RECORDS SHOWN:

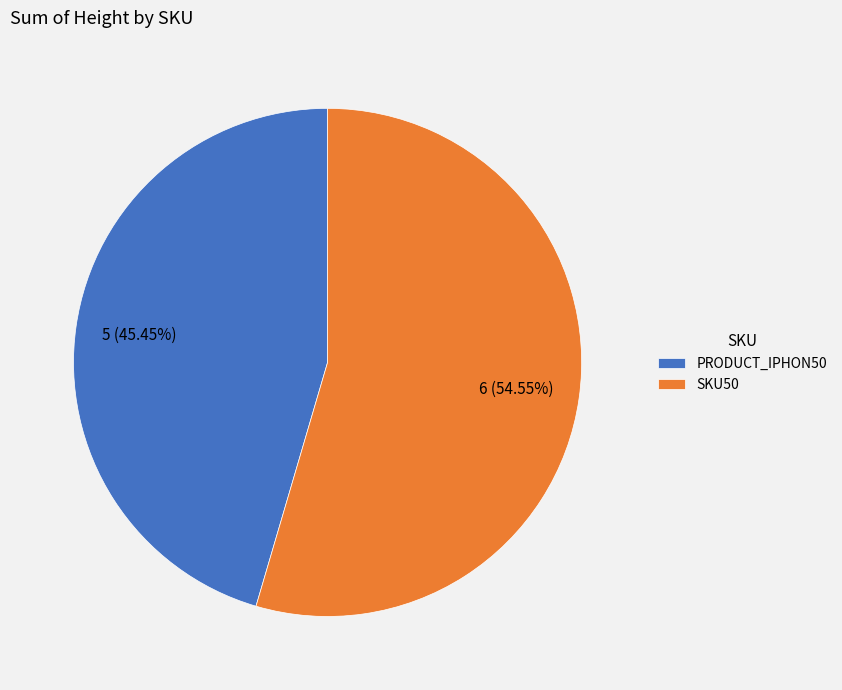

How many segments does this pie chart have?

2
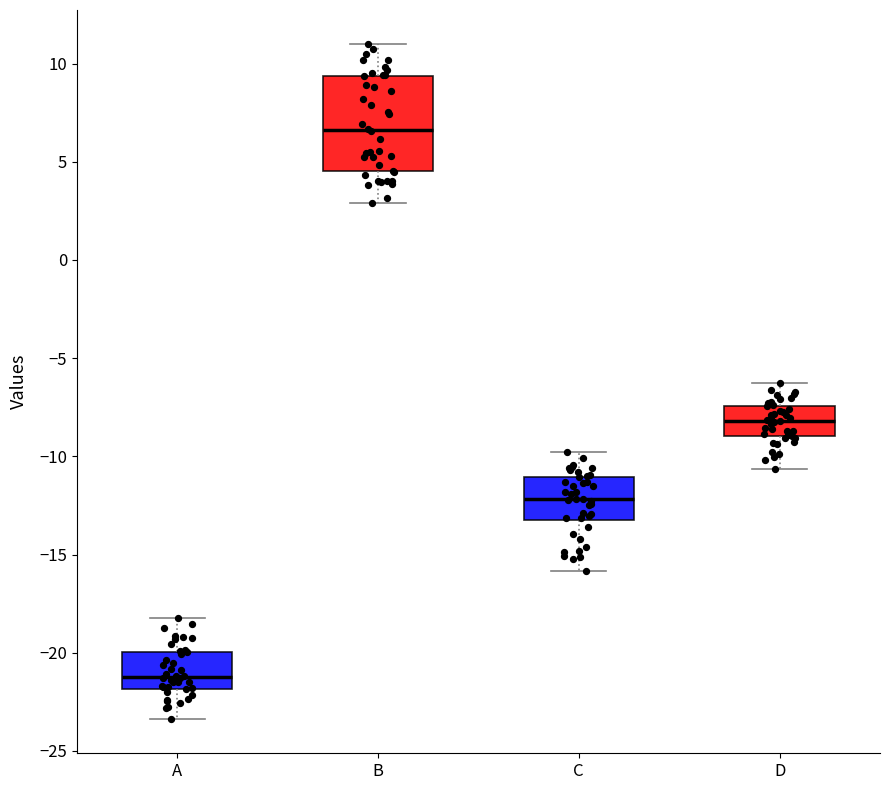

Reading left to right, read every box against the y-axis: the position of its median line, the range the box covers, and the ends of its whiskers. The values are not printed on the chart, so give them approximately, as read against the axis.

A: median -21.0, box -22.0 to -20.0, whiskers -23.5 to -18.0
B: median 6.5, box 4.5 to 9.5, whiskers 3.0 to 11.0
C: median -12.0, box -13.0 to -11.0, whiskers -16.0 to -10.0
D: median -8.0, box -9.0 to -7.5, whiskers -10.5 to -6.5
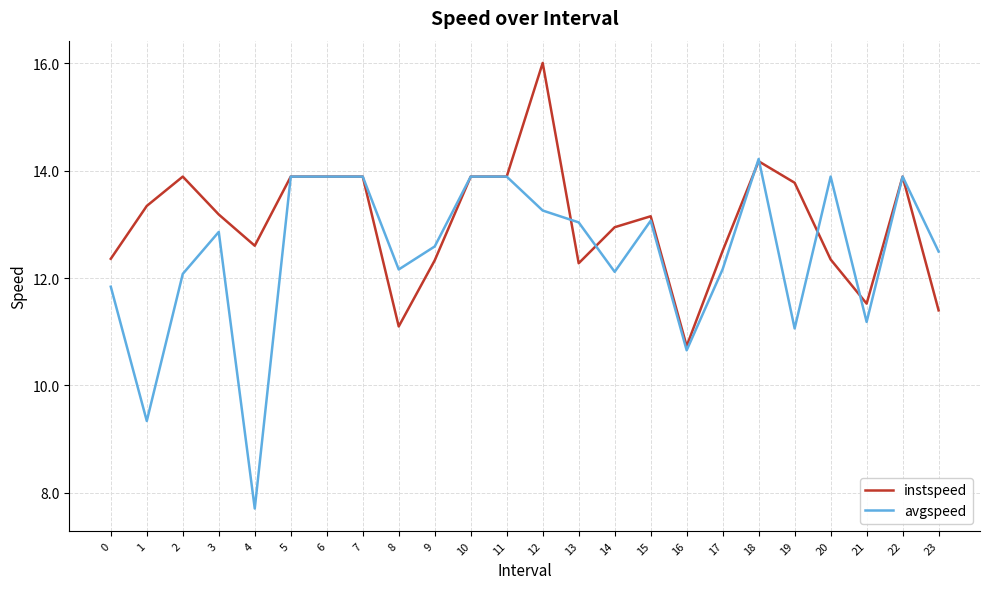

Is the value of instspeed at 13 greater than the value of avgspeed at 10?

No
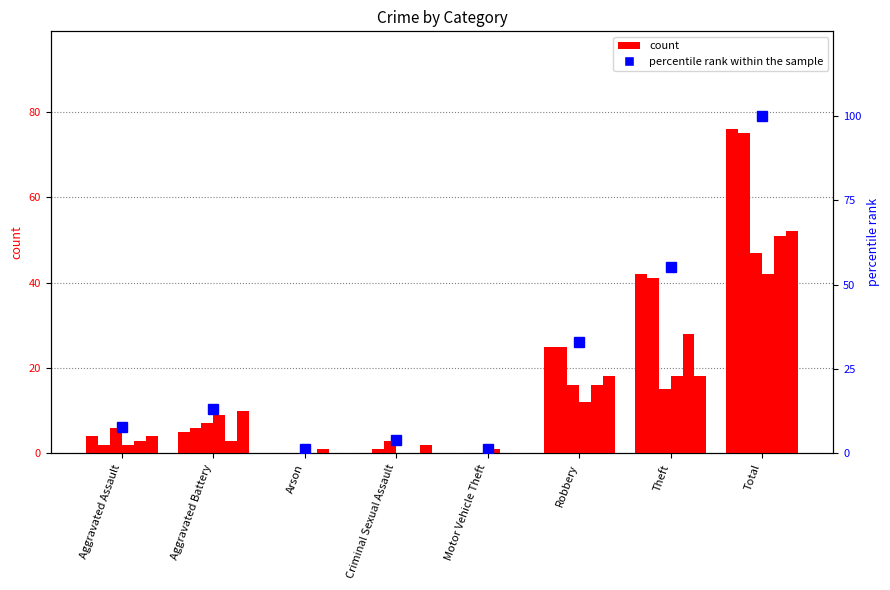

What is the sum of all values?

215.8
---
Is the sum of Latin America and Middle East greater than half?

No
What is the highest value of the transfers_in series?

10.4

WORK REQUEST: Change "y-axis" to "vertical axis" in the lines starting at the one containing "How many segments does this pie chart have?" and ending at the one containing "Reading left to", leaving everything else unchanged. Give only those lines, with the pictures left out.

EXPECTED ANSWER:
How many segments does this pie chart have?

2

Reading left to right, read every box against the vertical axis: the position of its median line, the range the box covers, and the ends of its whiskers. The values are not printed on the chart, so give them approximately, as read against the axis.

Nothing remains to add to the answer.